The main opposition New Democratic Party is calling for greater use of forensic evidence in crime fighting in St. Vincent and the Grenadines.

Leader of the Opposition, Godwin Friday told a press conference on Tuesday that that call has also come from police officers, victims of crimes, and persons who evaluate the judicial system.

He said that forensic evidence could help to strengthen the prosecution’s case, but also noted that it is not a panacea.

“We have all seen the television shows that seem to say that all you have to do is put some science in there and you can convict somebody. And it is probably never that easy, but certainly, there are things we can do to make use of the science to assist in the prosecution of offences,” said Friday, a lawyer who practices civil law.

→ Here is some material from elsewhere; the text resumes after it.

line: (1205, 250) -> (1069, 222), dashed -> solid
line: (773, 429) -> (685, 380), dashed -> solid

Meanwhile, speaking at the same press conference, opposition senator, Kay Bacchus-Baptiste, supported the call for the use of more forensic evidence.

“Many cases that I have done, the prosecution has failed wholly to make use of forensic evidence. They may come, they mark out the scene, they take exhibits, etc., and nothing happens to them, or you send them away and you never get a report; even ballistic reports.”

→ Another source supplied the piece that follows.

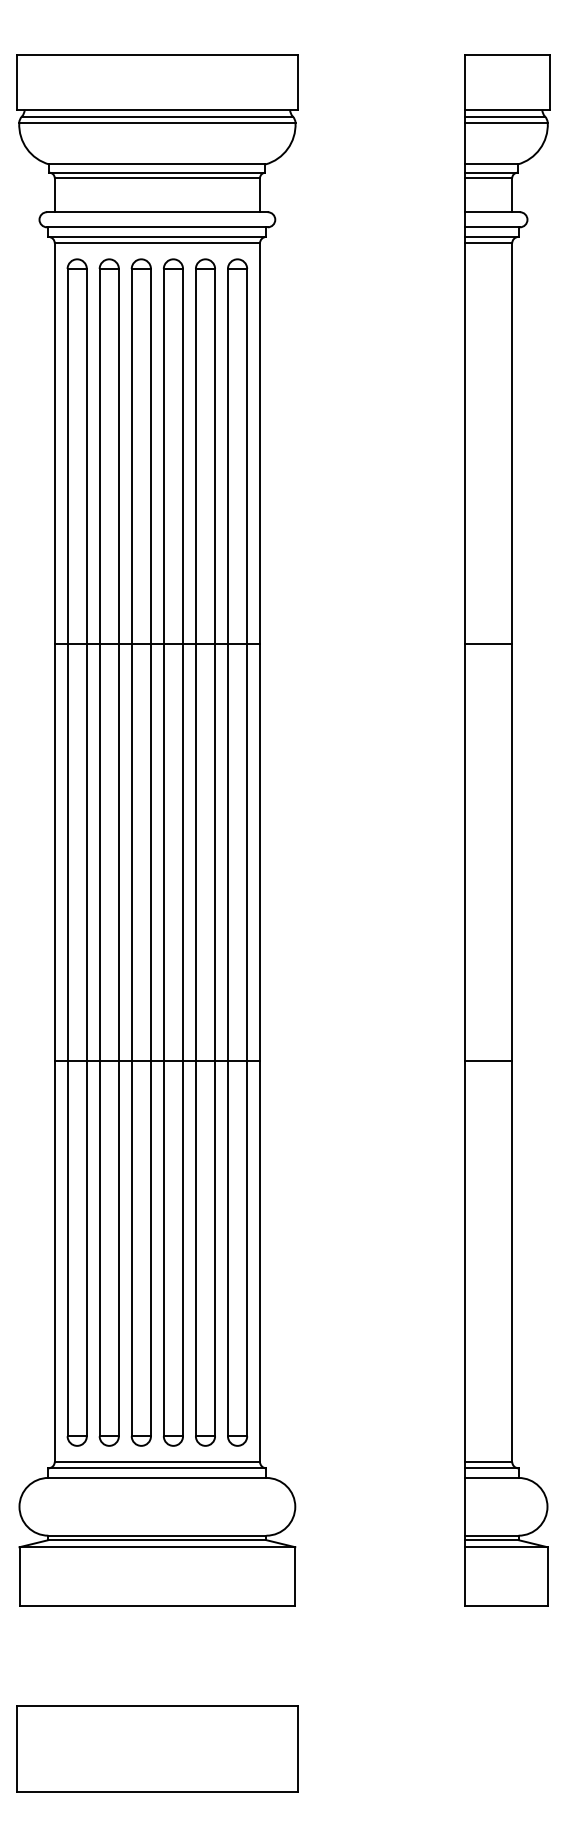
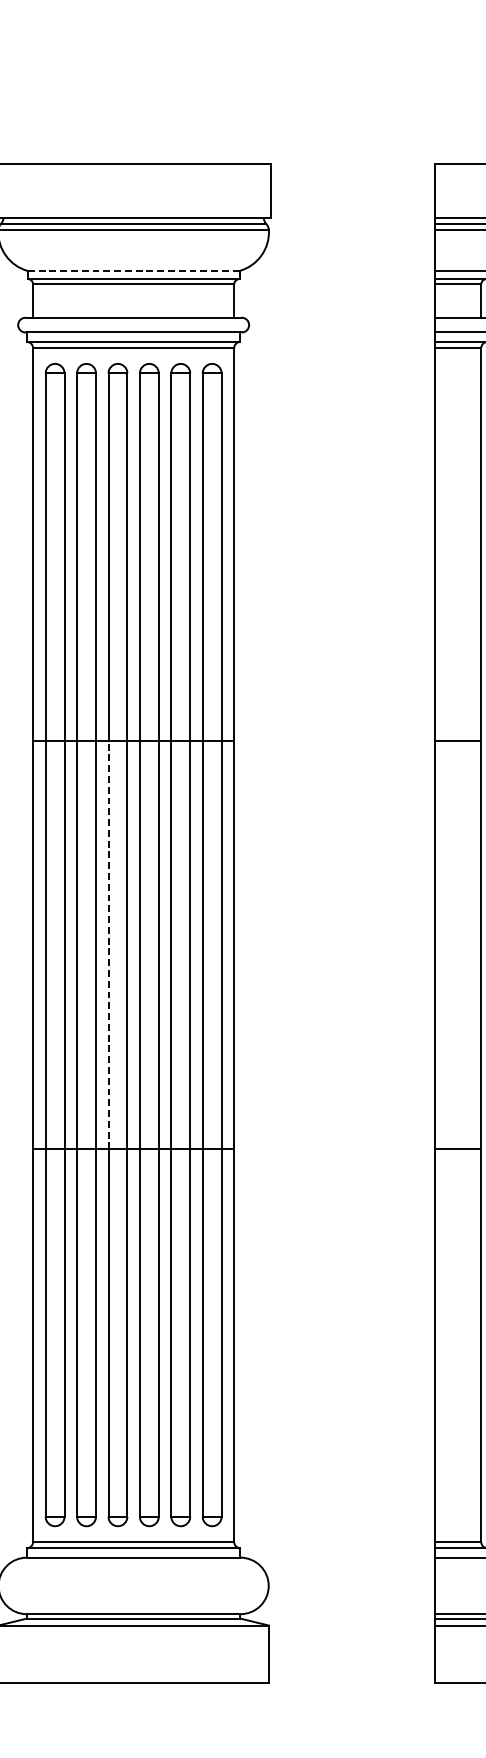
line: (156, 164) -> (132, 271), solid -> dashed
line: (131, 852) -> (108, 944), solid -> dashed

Friday said that when this is coupled with the concern about witnessed being threatened and possibly killed, “then you understand the importance of relying just simply on witnesses is a weakness in the system.

“But it also goes back to what I said earlier: the fact that we are speaking about this tells of a transition that is taking place and the type of offences, the way in which the perpetrators seem to be organised in a way that, perhaps, we were not familiar with in the last century and this is something that we have be aware of and get ahead of, otherwise, we will be in a very difficult situation, like some parts — I said in my notes here, Mexico, where the police have no-go zones, and in Venezuela. You can’t have that in a country and say that you have rule of law.”

Bacchus-Baptiste said that the prosecution does not use as much scientific evidence as has been the case.

“Even long ago, you used to get more reports from experts, matching ballistics — the evidence with the gun, etc.

“You hardly get back reports now. They seem to base their evidence out of beating a confession out of the defendants or hoping that they have enough witnesses who would have seen.”

The lawyer, however, said that in most instances when crimes are committed, there are no eyewitnesses.

“The forensics in St. Vincent is sadly lacking, even a simple thing as taking photographic evidence. You would be surprised how many police cases they bring the photographer, they take the picture and when you

get to court, you never see the pictures. Either they are overexposed so they are no good or they never bother to produce the photographs. Or when you see the photographs, they are so dark, you cannot really understand what they are.

“And this is something – finger printing is a thing of a past. The forensics in St. Vincent is wholly lacking. Something drastic has to be done about it,” Bacchus Baptiste said.